Records from a data source:
=== Begin Enclosure ===
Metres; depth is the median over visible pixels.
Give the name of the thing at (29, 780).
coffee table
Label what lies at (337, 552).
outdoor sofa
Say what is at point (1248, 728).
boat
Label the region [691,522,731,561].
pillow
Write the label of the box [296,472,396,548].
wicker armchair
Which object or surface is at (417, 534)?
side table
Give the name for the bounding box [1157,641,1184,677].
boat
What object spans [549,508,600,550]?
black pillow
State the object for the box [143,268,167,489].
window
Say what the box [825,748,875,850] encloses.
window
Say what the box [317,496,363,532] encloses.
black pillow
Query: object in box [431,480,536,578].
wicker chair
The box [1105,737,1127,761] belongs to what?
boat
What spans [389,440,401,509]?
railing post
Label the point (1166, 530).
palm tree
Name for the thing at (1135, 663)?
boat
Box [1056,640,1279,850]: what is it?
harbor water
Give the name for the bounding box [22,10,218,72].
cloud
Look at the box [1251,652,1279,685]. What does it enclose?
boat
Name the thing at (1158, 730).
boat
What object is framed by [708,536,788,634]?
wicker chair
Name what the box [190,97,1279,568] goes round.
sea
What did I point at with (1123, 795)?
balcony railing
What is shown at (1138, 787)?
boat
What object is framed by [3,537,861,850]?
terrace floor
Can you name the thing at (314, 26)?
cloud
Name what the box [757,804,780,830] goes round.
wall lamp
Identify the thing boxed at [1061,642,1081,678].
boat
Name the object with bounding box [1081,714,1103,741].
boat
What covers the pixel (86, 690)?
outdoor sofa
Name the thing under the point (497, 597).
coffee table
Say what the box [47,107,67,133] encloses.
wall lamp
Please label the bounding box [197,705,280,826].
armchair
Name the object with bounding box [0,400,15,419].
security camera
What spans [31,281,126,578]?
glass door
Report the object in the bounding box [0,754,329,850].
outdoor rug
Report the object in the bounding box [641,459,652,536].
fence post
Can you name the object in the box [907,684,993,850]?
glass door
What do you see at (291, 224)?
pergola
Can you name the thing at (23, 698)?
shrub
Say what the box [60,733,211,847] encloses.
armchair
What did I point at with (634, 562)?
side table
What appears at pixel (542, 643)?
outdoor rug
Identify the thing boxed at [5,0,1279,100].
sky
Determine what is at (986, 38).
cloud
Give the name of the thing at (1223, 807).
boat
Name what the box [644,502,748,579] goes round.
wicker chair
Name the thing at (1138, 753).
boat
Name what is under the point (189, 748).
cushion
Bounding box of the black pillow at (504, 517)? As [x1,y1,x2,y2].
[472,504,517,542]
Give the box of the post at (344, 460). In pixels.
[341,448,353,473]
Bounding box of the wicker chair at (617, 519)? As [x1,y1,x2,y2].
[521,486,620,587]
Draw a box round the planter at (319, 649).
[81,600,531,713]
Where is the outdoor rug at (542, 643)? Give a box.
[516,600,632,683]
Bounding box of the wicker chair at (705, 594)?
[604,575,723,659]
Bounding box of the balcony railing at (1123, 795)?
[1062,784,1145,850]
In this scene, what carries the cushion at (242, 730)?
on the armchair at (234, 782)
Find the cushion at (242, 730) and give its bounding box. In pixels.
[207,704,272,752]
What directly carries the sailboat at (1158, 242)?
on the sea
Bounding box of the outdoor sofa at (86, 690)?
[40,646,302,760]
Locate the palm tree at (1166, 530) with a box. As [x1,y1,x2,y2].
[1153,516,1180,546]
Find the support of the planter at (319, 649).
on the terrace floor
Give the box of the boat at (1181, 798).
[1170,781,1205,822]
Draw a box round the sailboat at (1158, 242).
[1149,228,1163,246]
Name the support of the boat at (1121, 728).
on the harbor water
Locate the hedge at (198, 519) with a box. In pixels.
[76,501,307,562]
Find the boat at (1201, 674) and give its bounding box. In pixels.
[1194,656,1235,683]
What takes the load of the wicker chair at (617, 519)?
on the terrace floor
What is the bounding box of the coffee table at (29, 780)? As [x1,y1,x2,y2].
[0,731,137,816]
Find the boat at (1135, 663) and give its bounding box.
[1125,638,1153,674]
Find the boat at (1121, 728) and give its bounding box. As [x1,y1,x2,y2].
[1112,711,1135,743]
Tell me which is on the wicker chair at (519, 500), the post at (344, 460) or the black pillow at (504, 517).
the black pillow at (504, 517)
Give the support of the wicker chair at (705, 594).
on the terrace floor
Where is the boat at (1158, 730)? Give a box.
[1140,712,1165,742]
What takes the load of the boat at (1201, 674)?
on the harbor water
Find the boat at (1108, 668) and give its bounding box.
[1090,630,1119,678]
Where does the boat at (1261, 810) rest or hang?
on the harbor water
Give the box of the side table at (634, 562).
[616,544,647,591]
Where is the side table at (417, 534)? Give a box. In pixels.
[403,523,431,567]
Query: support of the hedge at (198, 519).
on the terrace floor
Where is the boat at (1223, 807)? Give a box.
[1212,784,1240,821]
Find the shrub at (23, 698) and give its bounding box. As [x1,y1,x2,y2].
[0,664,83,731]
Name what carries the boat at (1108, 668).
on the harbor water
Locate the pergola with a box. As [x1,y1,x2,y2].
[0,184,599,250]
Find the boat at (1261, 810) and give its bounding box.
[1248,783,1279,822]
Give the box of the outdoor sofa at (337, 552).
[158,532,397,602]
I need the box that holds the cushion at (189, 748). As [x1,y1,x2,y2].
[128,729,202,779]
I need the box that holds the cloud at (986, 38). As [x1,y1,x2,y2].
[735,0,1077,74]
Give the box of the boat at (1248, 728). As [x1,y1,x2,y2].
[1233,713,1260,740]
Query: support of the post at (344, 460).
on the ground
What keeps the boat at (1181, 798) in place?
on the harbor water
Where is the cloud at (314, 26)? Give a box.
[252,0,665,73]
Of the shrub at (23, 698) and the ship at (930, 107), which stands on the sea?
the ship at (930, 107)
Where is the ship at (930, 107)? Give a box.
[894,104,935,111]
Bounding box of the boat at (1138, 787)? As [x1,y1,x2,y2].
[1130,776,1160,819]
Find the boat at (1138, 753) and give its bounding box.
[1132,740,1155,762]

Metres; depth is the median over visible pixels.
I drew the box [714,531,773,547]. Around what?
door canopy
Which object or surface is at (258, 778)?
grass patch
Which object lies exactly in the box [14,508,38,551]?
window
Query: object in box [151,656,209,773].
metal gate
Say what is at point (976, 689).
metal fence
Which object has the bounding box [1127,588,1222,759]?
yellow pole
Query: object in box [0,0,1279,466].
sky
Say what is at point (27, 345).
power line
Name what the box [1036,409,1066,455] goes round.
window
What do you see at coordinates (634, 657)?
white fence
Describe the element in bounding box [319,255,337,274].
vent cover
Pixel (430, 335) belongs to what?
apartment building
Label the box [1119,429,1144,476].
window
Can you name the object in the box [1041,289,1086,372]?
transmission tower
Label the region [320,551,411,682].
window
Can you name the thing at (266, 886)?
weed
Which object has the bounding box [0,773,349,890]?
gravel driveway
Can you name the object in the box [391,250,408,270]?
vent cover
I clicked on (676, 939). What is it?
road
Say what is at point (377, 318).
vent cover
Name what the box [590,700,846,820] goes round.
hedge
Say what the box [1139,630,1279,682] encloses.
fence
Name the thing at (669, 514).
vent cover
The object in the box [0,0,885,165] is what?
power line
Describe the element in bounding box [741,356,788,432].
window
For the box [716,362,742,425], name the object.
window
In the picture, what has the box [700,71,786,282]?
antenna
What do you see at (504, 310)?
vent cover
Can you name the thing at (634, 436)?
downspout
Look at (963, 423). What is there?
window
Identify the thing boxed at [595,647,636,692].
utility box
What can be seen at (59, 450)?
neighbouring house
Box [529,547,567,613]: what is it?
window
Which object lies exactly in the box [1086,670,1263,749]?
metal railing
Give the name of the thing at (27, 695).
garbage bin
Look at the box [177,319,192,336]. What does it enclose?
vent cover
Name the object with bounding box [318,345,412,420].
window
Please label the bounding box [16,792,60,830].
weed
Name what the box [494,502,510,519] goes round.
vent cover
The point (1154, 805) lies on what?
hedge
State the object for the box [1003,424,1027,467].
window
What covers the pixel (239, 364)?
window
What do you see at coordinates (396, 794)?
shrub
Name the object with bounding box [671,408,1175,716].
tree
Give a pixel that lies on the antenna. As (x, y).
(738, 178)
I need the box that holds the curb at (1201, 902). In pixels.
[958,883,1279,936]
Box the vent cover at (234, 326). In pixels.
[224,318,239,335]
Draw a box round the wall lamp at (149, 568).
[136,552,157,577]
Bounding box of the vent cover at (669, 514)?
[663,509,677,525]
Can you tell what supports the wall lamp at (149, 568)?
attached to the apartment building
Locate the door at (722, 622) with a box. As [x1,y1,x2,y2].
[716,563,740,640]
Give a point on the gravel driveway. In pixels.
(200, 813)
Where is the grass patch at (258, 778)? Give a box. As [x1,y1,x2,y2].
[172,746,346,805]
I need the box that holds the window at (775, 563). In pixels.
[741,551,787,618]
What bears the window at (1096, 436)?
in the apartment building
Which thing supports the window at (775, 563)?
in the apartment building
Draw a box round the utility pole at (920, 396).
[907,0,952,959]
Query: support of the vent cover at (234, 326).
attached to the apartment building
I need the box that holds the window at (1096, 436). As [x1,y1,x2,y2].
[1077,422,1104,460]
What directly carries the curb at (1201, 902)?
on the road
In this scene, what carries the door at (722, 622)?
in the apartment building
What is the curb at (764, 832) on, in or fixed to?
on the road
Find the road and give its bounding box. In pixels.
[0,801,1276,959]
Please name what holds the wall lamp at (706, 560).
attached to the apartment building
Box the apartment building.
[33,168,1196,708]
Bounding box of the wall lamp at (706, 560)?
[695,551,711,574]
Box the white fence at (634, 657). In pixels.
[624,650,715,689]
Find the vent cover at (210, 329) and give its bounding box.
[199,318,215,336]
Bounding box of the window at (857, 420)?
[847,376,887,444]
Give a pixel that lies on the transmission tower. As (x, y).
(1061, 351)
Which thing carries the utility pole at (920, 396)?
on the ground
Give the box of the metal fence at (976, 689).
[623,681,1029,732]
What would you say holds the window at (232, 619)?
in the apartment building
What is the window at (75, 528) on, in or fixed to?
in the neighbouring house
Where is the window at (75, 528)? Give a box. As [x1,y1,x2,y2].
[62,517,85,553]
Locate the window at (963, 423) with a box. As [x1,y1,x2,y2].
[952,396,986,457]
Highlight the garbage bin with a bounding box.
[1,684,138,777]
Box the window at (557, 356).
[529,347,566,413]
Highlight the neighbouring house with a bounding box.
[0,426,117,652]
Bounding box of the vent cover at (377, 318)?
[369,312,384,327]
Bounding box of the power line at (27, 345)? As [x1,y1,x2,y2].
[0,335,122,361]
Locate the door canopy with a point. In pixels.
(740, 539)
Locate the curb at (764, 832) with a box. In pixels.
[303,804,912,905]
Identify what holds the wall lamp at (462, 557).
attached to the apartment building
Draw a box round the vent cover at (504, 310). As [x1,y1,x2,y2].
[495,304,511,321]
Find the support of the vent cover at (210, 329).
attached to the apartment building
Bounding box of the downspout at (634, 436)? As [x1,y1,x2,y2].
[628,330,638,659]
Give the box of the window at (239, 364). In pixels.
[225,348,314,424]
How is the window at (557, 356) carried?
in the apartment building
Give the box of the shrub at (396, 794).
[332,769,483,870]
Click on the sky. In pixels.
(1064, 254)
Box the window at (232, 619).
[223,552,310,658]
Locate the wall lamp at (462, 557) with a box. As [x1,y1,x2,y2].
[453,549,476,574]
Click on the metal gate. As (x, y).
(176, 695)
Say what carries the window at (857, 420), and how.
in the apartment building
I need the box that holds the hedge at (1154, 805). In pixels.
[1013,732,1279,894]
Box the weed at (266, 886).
=== End Enclosure ===
→ TASK PROMPT
Word for word, restate the lines from the one holding "Draw a box round the vent" to the last line of the records.

→ SOLVED PROBLEM
Draw a box round the vent cover at (504, 310). As [x1,y1,x2,y2].
[495,304,511,321]
Find the support of the vent cover at (210, 329).
attached to the apartment building
Bounding box of the downspout at (634, 436)? As [x1,y1,x2,y2].
[628,330,638,659]
Give the box of the window at (239, 364). In pixels.
[225,348,314,424]
How is the window at (557, 356) carried?
in the apartment building
Give the box of the shrub at (396, 794).
[332,769,483,870]
Click on the sky. In pixels.
(1064, 254)
Box the window at (232, 619).
[223,552,310,658]
Locate the wall lamp at (462, 557) with a box. As [x1,y1,x2,y2].
[453,549,476,574]
Click on the metal gate. As (x, y).
(176, 695)
Say what carries the window at (857, 420), and how.
in the apartment building
I need the box that holds the hedge at (1154, 805). In pixels.
[1013,732,1279,894]
Box the weed at (266, 886).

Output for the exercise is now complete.